Review: Evan Osnos’s “Age of Ambition”
by Miles Raymer
Evan Osnos’s Age of Ambition is packed with detailed observations and curious facts that will edify anyone looking to learn about modern China’s domestic structure and growing role on the international stage. Osnos is a talented writer whose style can be described as “humanist nonfiction”––a series of interview-based narratives organized by theme and supported by ancillary research. It reminds of me George Packer’s exceptional book The Unwinding, which is having a new moment in post-election America. As with all good nonfiction, Age of Ambition complicates the world and asks more questions than it answers. The following passages give a good sense of Osnos’s general approach:
The hardest part about writing from China was not navigating the authoritarian bureaucracy or the occasional stint in a police station. It was the problem of proportions. How much of the drama was light and how much was dark? How much was about opportunity and how much was about repression? From far away it was difficult for outsiders to judge, but I found that up close it wasn’t much easier, because it depended on where you were looking. (227)
Anybody who scratched beneath the surface of Chinese life discovered a more complicated conception of the good life that had made room for the pursuit of values and dignity alongside the pursuit of cars and apartments. (371)
Age of Ambition is broken into three parts: Fortune, Truth, and Faith. Osnos provides solid commentary on each theme, weaving the stories of his interviewees into each section with impressive fluidity. Osnos’s cast of characters is broad and diverse; it includes a Taiwanese military man who defected to China, a female media mogul, Ai Weiwei (the internationally-acclaimed artist), a young conservative nationalist with training in Western philosophy, a young man obsessed with mastering the English language, a blind lawyer put under house arrest for questioning the government, and more.
Each tale adds its own spice to Age of Ambition, but as an American, I became enthralled by the myriad ways contemporary China has imitated the United States while also working very hard to set itself apart from all of Western culture. For example, when fledgling Party propagandists wanted to learn the tricks of the trade, they looked to America, “the holy land of public relations” (118). China rapidly adapted a distinctly American tool to bolster a distinctly anti-American (or at least anti-democratic) government. This dynamic comes up again and again in Age of Ambition, with Chinese individuals constantly negotiating with a cultural attitude toward America that appears admiring, supercilious, aspirational, jealous, and spiteful all at once.

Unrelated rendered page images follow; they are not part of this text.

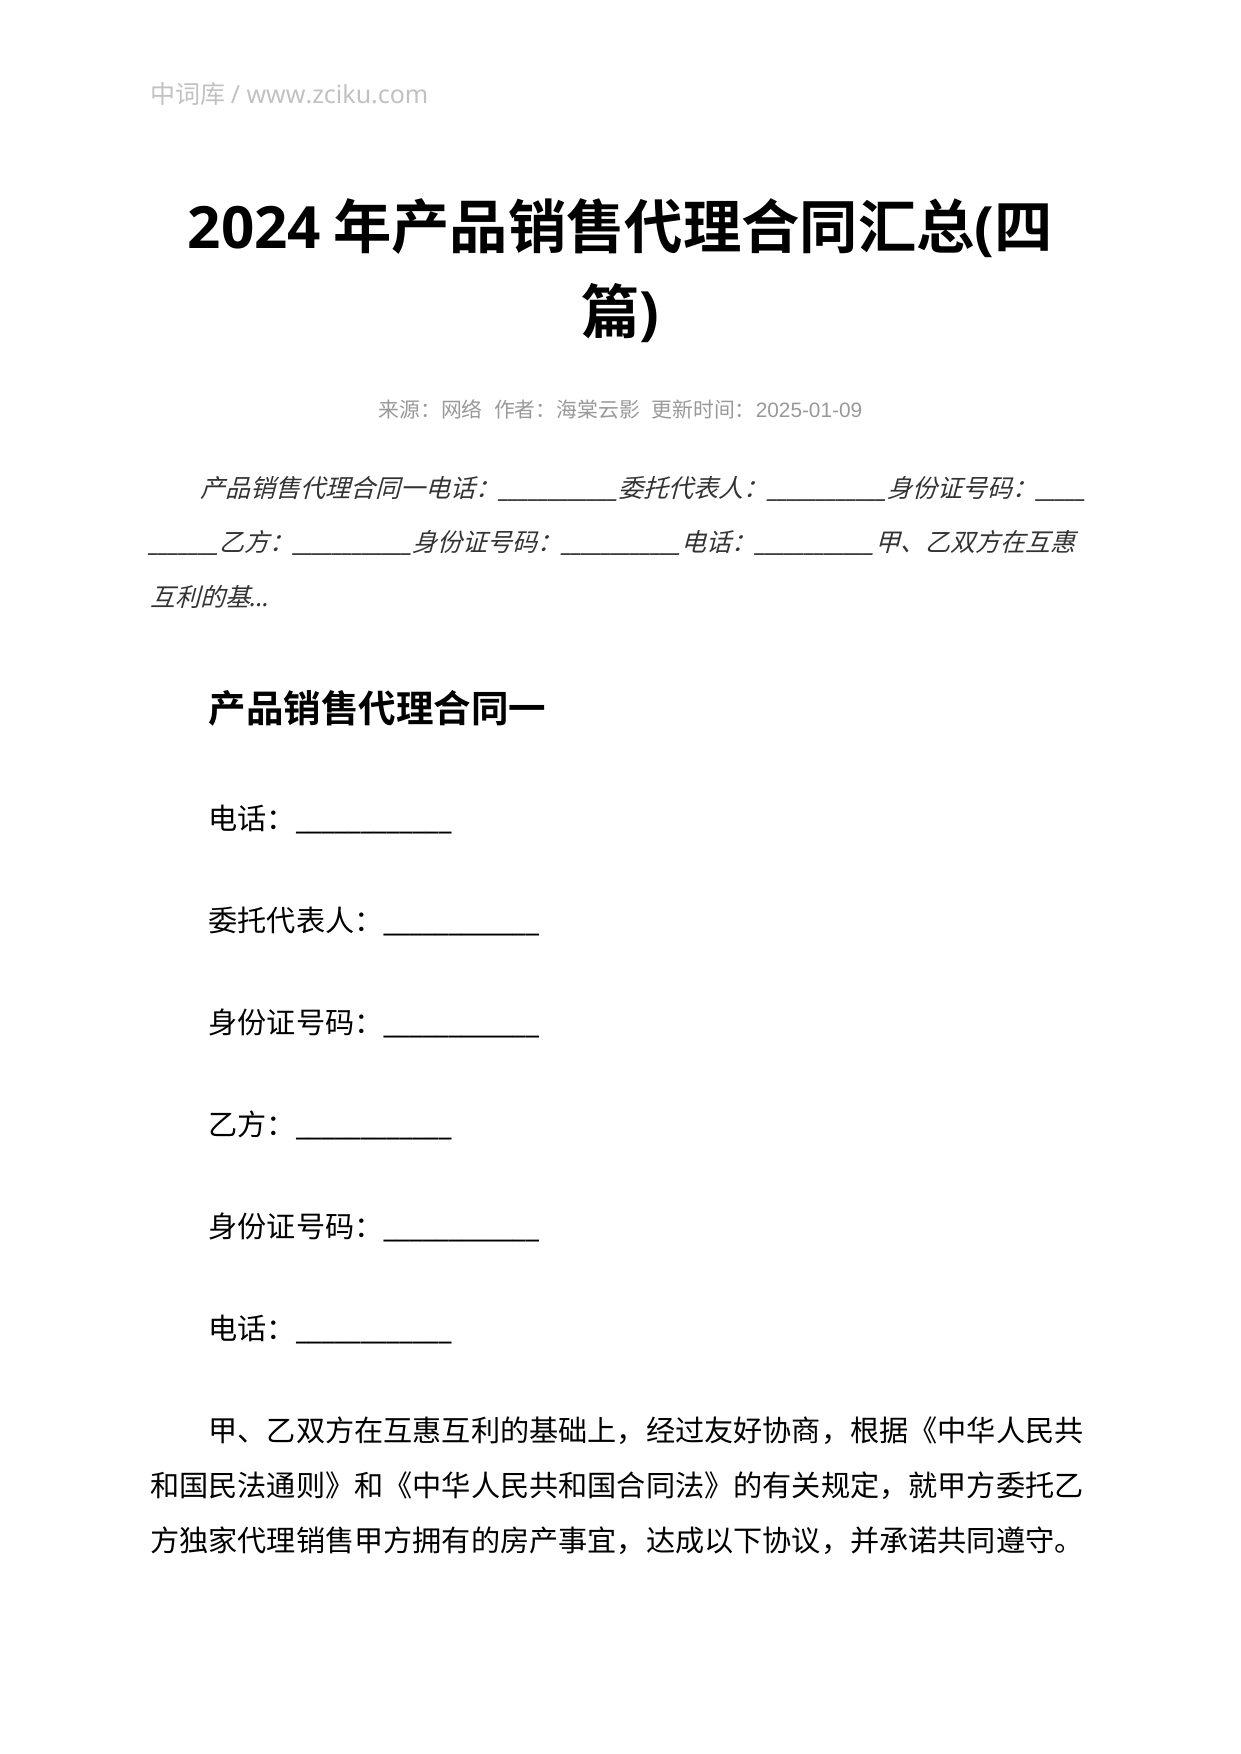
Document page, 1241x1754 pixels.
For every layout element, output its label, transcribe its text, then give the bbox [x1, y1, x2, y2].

subtitle 2024年产品销售代理合同汇总(四篇) [150, 181, 1090, 351]
text 电话：____________ [150, 1306, 1090, 1348]
text 产品销售代理合同一 [150, 678, 1090, 733]
text 乙方：____________ [150, 1102, 1090, 1144]
text 身份证号码：____________ [150, 1000, 1090, 1042]
text 来源：网络 作者：海棠云影 更新时间：2025-01-09 [150, 398, 1090, 422]
text 身份证号码：____________ [150, 1204, 1090, 1246]
text 甲、乙双方在互惠互利的基础上，经过友好协商，根据《中华人民共和国民法通则》和《中华人民共和国合同法》的有关规定，就甲方委托乙方独家代理销售甲方拥有的房产事宜，达成以下协议，并承诺共同遵守。 [150, 1408, 1090, 1560]
text 电话：____________ [150, 796, 1090, 838]
text 委托代表人：____________ [150, 898, 1090, 940]
text 产品销售代理合同一电话：____________委托代表人：____________身份证号码：____________乙方：____________身份证号码：____________电话：____________甲、乙双方在互惠互利的基... [150, 468, 1090, 613]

Osnos dives deeply into the question of how China’s modernization has affected Chinese identity. He identifies a “paradox of ambition” stemming from the fundamental contraction of an authoritarian state overseeing a booming private sector: “The Party was sparking individual ambition and self-creation in one half of life and suppressing those tendencies in the other” (150). Referring to the lasting impact of China’s disastrous Cultural Revolution, one of Osnos’s subjects asserts: “We cast aside our three core ideas––Buddhism, Taoism, and Confucianism––and that was a mistake” (107-8). A toxic form of Marxism quickly filled the void, and then was injected with rampant capitalism as China “opened up” to a larger role in international trade. But, as Osnos points out, capitalism is an economic system, and not a particularly effective means of generating or maintaining cultural identity:
In its abuses and deceptions, the Chinese government was failing to make a persuasive argument for what it meant to be Chinese in the modern world. The Party had rested its legitimacy on prosperity, stability, and a pantheon of hollow heroes. In doing so, it had disarmed itself in the battle for the soul, and it sent Chinese individuals out to wander the market of ideas in search of icons of their own. (306)
The icons that have come to dominate this rootless landscape are familiar to anyone with a passing interest in world affairs: opulent displays of wealth, crony capitalism, vulgar and insipid media, blind consumerism, and growing socioeconomic inequality. As in America, “China’s new fortunes were wildly out of balance” (267). The nature and scope of Chinese corruption seems to have a flavor all its own, but its underpinnings are present throughout the globalized world. Osnos reflects on this situation with an image that applies as easily to any struggling Western democracy as it does to modern China:
The longer I lived in China, the more it seemed that people had come to see the economic boom as a train with a limited number of seats. For those who found a seat––because they arrived early, they had the right family, they paid the right bribe––progress was beyond their imagination. Everyone else could run as far and fast as their legs would carry them, but they would only be able to watch the caboose shrink into the distance. (271)
So what to make of all this? For me, Age of Ambition inspired fear and admiration in about equal measure. I read the book because a dear friend of mine recently lived in China for a time, and came away from the experience distressed by what he saw as a deeply repressive and increasingly aggressive nation with a huge and needy population. Without the chance to make that judgment for myself, I must admit that I’m far more fearful of the new government in my homeland than one far across the Pacific, at least for the moment. And then the sadness really sinks in, because fear is perhaps the only emotion currently shared by everyone alive on Earth––the commonplace tragedy that unites and divides us.
As the reasons for informed cynicism continue to mount, I take solace in the knowledge that thinkers like Osnos will continue to provide us with exemplary texts to improve our minds and defend civilization from its worst self.